Page-level text extractions
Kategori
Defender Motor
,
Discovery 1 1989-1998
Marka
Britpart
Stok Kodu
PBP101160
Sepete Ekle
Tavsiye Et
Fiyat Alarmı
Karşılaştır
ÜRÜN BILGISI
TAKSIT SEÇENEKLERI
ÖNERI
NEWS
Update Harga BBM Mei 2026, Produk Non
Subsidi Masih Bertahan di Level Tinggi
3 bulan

==

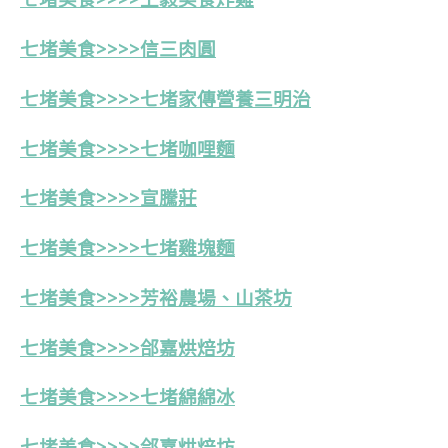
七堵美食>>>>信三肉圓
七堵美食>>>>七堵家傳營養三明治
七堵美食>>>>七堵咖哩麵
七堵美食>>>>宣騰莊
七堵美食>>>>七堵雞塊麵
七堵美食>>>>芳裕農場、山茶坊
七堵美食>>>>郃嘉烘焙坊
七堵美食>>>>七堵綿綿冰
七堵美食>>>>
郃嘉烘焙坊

» **Problem to work on**:
Among the entries, copy every line containing the word "七堵美食".

» **Your solution**:
七堵美食>>>>信三肉圓
七堵美食>>>>七堵家傳營養三明治
七堵美食>>>>七堵咖哩麵
七堵美食>>>>宣騰莊
七堵美食>>>>七堵雞塊麵
七堵美食>>>>芳裕農場、山茶坊
七堵美食>>>>郃嘉烘焙坊
七堵美食>>>>七堵綿綿冰
七堵美食>>>>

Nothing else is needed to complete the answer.